Review: Desert Storm – Omens

“There are enough heavy elements to satisfy the typical sludge metal fan, although they lie amid numerous moments of melody across the album.”

Desert Storm’s fifth album ‘Omens’ marks their sophomore release on APF Records. Finally having found a cohesive sound on 2018’s Sentinels, which eschewed the straight-up blues rock influences of old in favour of an album focused on progressive yet hard-hitting stoner sludge, the subsequent album cycle saw them perform with the likes of Corrosion of Conformity, Raging Speedhorn and Boss Keloid.

Elliot and Ryan Cole (drums and guitar) also launched the debut album of their side project, The Grand Mal, in what proved a busy couple of years for the band. Amongst all of this activity, Desert Storm wrote and recorded a follow-up to Sentinels. It follows in the footsteps of its predecessor, with well-executed progressive ambition and sludgy heaviness.

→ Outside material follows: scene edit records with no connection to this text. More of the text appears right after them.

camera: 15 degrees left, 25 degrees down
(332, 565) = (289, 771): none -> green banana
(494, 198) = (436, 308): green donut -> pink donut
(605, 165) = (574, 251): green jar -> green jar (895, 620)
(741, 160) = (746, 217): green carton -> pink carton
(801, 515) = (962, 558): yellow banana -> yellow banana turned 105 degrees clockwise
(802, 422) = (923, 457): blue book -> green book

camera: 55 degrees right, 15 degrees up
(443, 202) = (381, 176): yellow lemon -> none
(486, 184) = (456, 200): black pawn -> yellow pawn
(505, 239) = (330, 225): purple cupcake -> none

‘Omens’, a chilling, spoken word prologue, sets a dark and sombre tone for the album as ‘Black Bile’ kicks in.  With guitar work reminiscent of their acclaimed genre peers in Boss Keloid, it is bursting with key and time changes that create an impressive wall of sound. The slick production prevents the heavily detuned guitars from becoming murky and indistinguishable in the mix, although the astute lack of over-polish retains Desert Storm’s heavy sludge metal ideals.

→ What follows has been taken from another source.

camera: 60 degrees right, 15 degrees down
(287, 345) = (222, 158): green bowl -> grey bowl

‘Vengeful Gods’ follows, with a clear groove throughout. They introduce the song with a clever 5/4 riff that manages to sound natural without sounding abrupt, as is an easy trap to fall into with odd time signatures. The chorus sections have gentle vocal harmonies, the first instance in the band’s thirteen-year career that they have employed them. It is testament to the band’s sonic aspiration that they continue to expand their soundscape at this point in their lifespan.

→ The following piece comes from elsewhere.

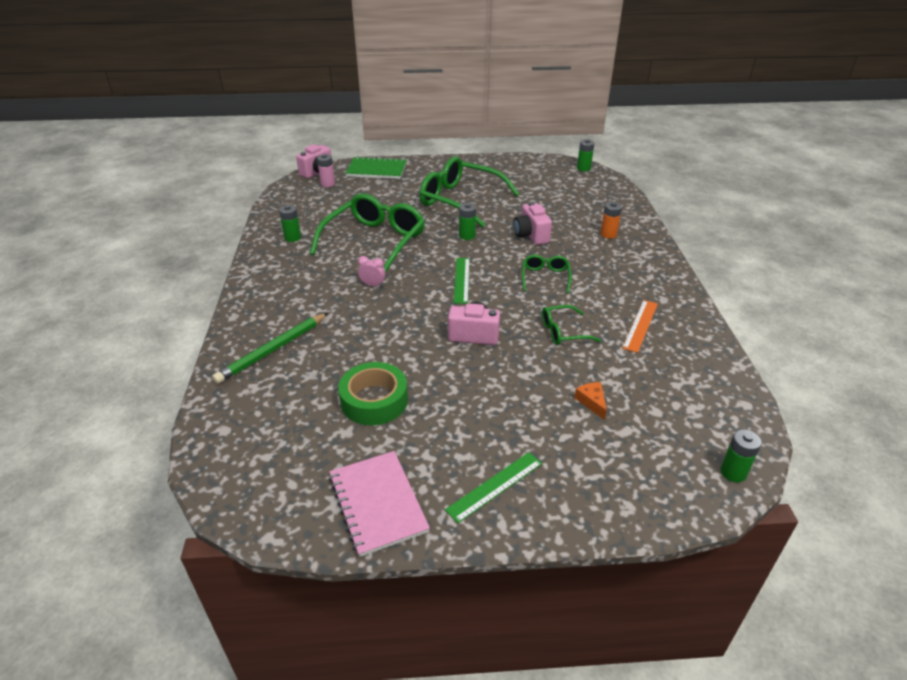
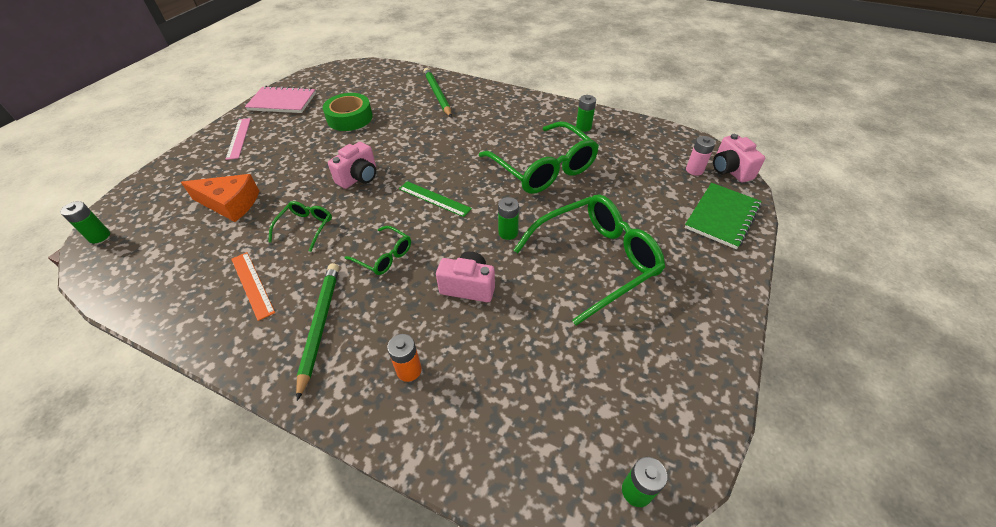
camera: 120 degrees right, 10 degrees up
(373, 285) = (472, 149): pink clock -> none
(495, 486) = (238, 138): green ruler -> pink ruler
(592, 402) = (230, 204): orange cheese -> orange cheese, size x2.04
(626, 277) = (320, 325): none -> green pencil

Many of the biggest names in sludge metal (see Eyehategod, High on Fire or Down) tend to rely on a monophonic, uncompromising vocal delivery. Vocalist Matt Ryan is more than capable of gravelly, abrasive roars as many of the band’s clear influences surely do – yet Desert Storm commendably seek more, in order to hone their individualised sound.

There are enough heavy elements to satisfy the typical sludge metal fan, although they lie amid numerous moments of melody across the album. The psychedelic, desert rock-inspired intro to ‘The Path of Most Resistance’ allows Matt Ryan to demonstrate his impressive bass vocal range, just as a breakdown midway through ‘The Machine’ subtly alternates softly strummed major and minor chords to provide contrast to what is, for the most part, a brutal, monolithic piece of music.

Closing track ‘Rebirth’ is possibly the best example of the Jekyll to Desert Storm’s (better-known) Hyde. A contemplative acoustic track, with further vocal harmonisation and an organ audible in the mix, it brings proceedings to a quiet halt. The soft guitar work manages to impress the listener without collapsing into over-complicated, self-indulgent playing for its own sake. Lyrics such as “life is finite, yet we are eternal” leave the album on a reflective note in beautiful contrast to the gloomy, apocalyptic nature of the preceding seven tracks.

Desert Storm’s fifth may be their best yet. Retaining the cohesive sound of Sentinels, but brought to another dimension, the lighter moments shine more brightly than before as the darker moments manifest themselves as the blackest void. It is perhaps most frustrating of all that this album only runs for 39 minutes.